WHAT IS NEEDED:
Within the entries below, find the lines that hold "oriented" and report only how many there are.

(PROVIDED RECORDS Opens)

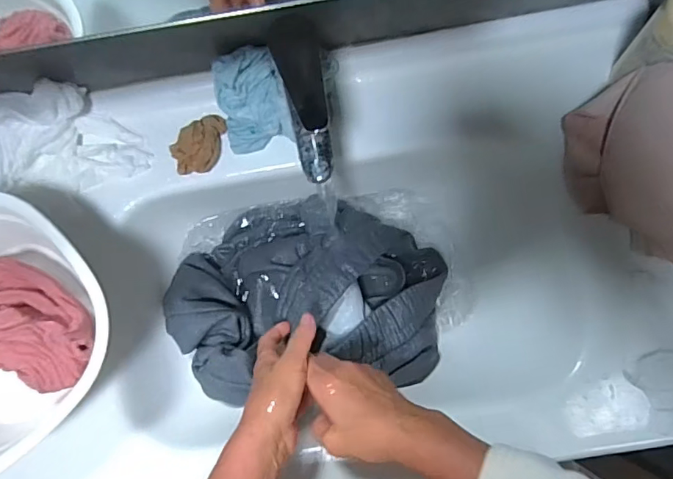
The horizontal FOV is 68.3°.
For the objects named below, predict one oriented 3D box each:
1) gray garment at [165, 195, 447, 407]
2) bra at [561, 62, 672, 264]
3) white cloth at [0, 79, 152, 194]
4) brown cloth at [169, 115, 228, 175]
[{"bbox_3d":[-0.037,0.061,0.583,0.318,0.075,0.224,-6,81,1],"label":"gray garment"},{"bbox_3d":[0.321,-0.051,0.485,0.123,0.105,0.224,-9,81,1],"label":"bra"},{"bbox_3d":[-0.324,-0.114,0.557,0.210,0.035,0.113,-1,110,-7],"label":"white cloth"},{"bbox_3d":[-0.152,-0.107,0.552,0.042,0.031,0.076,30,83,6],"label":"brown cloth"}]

(PROVIDED RECORDS Closes)
(PROVIDED RECORDS Opens)

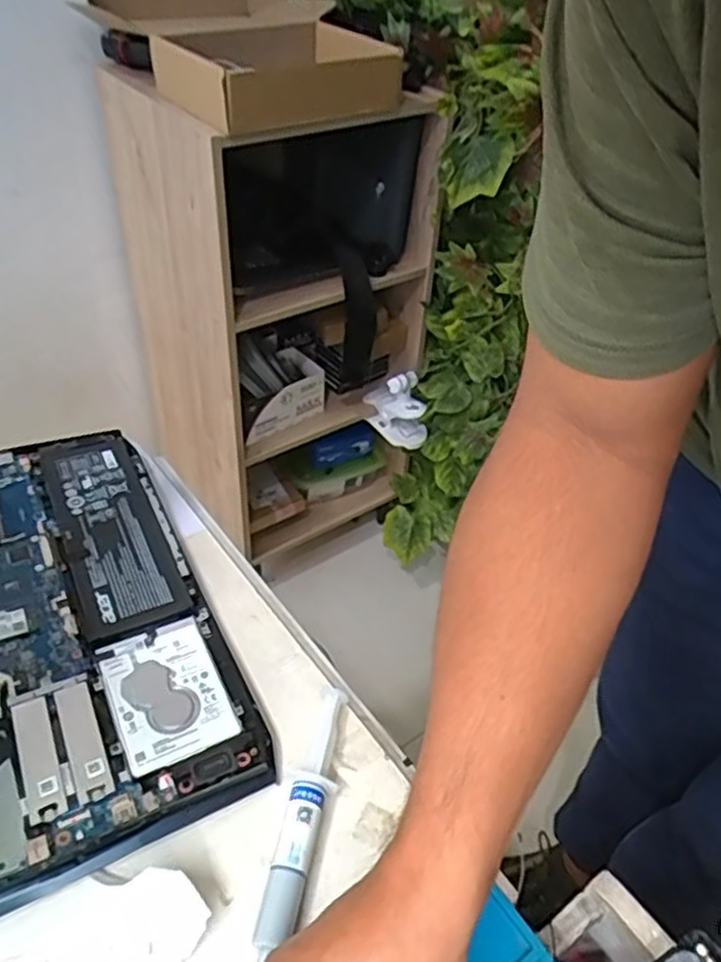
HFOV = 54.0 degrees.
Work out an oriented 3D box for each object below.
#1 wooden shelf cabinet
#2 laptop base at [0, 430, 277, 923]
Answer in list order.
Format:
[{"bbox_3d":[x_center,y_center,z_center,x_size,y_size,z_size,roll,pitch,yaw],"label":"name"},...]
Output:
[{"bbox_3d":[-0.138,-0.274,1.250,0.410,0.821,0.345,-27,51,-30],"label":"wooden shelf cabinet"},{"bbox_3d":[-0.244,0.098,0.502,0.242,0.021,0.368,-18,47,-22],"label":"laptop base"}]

(PROVIDED RECORDS Closes)

EXERCISE SOLUTION:
2